La fe, más que un ideal que se lleva el viento
Esta presencia de la esperanza en sus obras ha hecho que Tolkien sea acusado de escapismo. Pero su único pecado es no haberse dejado llevar por el desencanto que embargó a otros escritores tras la guerra. De hecho, para él, la verdadera enfermedad de su tiempo era precisamente el desencanto; la guerra, sólo un síntoma.
«La amarga realidad de las trincheras», donde perdió a dos amigos íntimos, «le golpeó tan duro como a cualquiera. Pero su particular bagaje imaginativo y moral pudo sobrevivir, no aplastado por la guerra, sino templado por ella».
Su fe fue fundamental. Tras morir su padre, su madre se había hecho católica, algo que la hizo sufrir mucho. Ella también murió cuando Tolkien tenía 12 años. Esto hizo que «su catolicismo nunca fuera un simple ideal que el viento de la guerra pudiera llevarse volando». Cuando compartió con un profesor católico que el estallido de la guerra era «el colapso de todo mi mundo», éste le replicó que sólo «había vuelto a la normalidad. Así, Tolkien pudo reconocer que la pérdida trágica y la guerra, tanto real como moral, eran aspectos inevitables de la vida»; y que había una esperanza más allá.
A lo largo de toda su vida, Tolkien logró destilar su experiencia hasta convertirla en mito; un intento «de rescatar el sentido de la ruina, de ver el heroísmo y la esperanza entre la oscuridad y el horror, y de devolver el encantamiento al mundo ante el desencanto» de la Gran Guerra.
Recuerdos del Somme
En La caída de Gondolin, Tolkien presenta a unos dragones mitad máquina, mitad monstruo. Se trata de un relato escrito justo después de la batalla del Somme, una de las primeras en las que se usaron tanques.

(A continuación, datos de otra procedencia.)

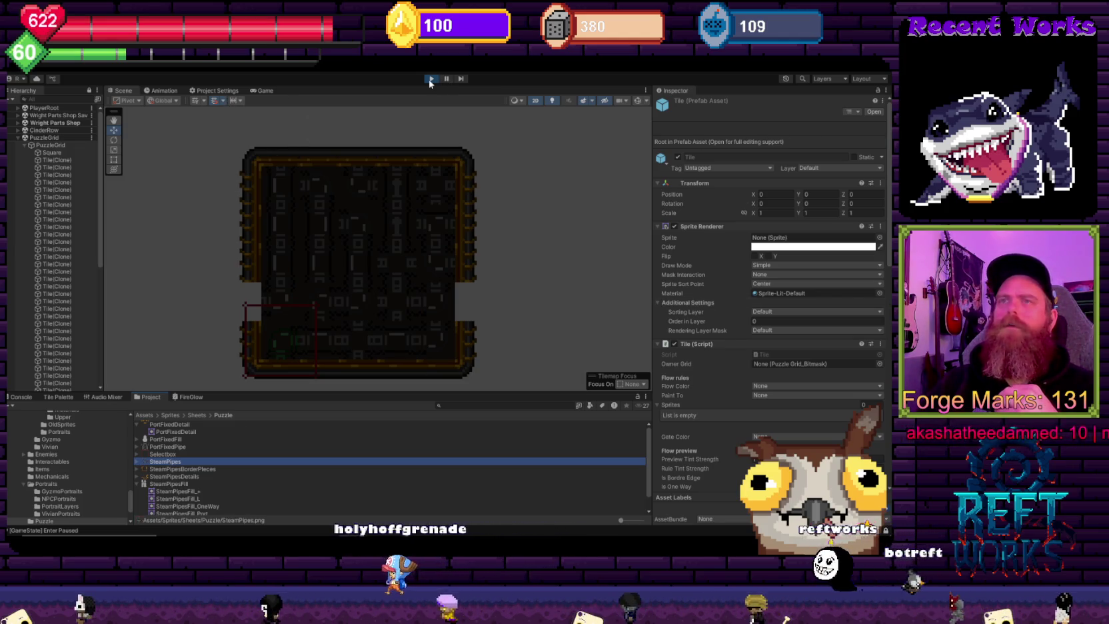
Step: Stop play mode and review the PortFixedPipe, PortFixedFill and PortFixedDetail import settings
key(ctrl+p)
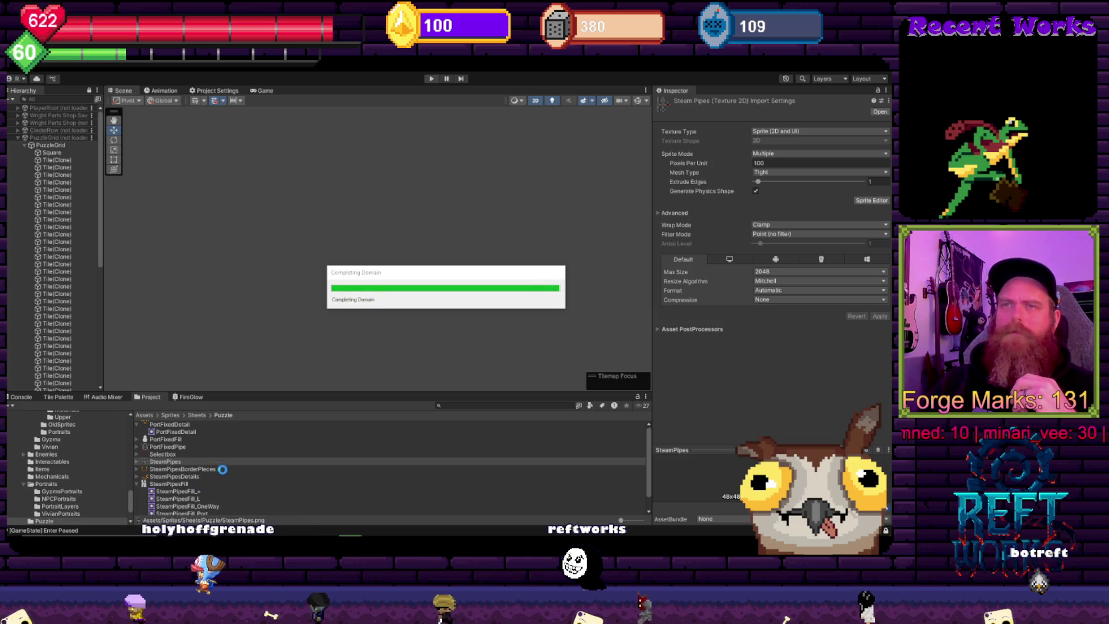
click(170, 447)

En su relato de la Creación, afirma que la caída del diablo trajo «la crueldad y la rabia, y la oscuridad y el lodo detestable, y toda putrefacción, las nieblas inmundas y la llama violenta y el frío sin piedad».
Tolkien volvió de la guerra con «una profunda simpatía y sentimiento hacia el tommy», el soldado raso. Una personalidad sencilla, capaz de actuar heroicamente, que trasladó a los hobbit, en especial a Sam Gamyi (que debe su nombre en inglés al inventor del esparadrapo de cirugía). En su mitología, «los héroes son los que logran encontrar dentro de sí mismos -con el apoyo de sus compañeros- la fortaleza para continuar cuando la desesperación y el miedo destruyen a otros».
Una de las imágenes más expresivas del mal en el universo de Tolkien, y de las que más le impresionaban a él, son los bosques arrasados. Una imagen característica también de la tierra de nadie de la Gran Guerra.
Un inglés sin odio a Alemania
En sus primeros bocetos del élfico, escritos durante los albores de la guerra, Tolkien utilizó palabras con la misma raíz, kalimba, tanto para alemán como para bárbaro, monstruo, trol. Este ataque juvenil de maniqueísmo nacionalista acabó pronto: tras la guerra, todo rastro de esta equiparación desapareció.
«Quizá lo borró -explica John Garth- al darse cuenta de que el soldado alemán no era ni más ni menos malvado que el británico». Los orcos «simplemente representaban lo peor de la naturaleza humana tal como Tolkien la veía, al margen de la nacionalidad. De hecho, Tolkien siempre se había resistido al patrioterismo. Su apellido y sus ancestros paternos salieron de Alemania, y su interés como investigador» se centraba en las raíces germánicas del inglés, «así que no podía rechazar a los alemanes como raza aparte».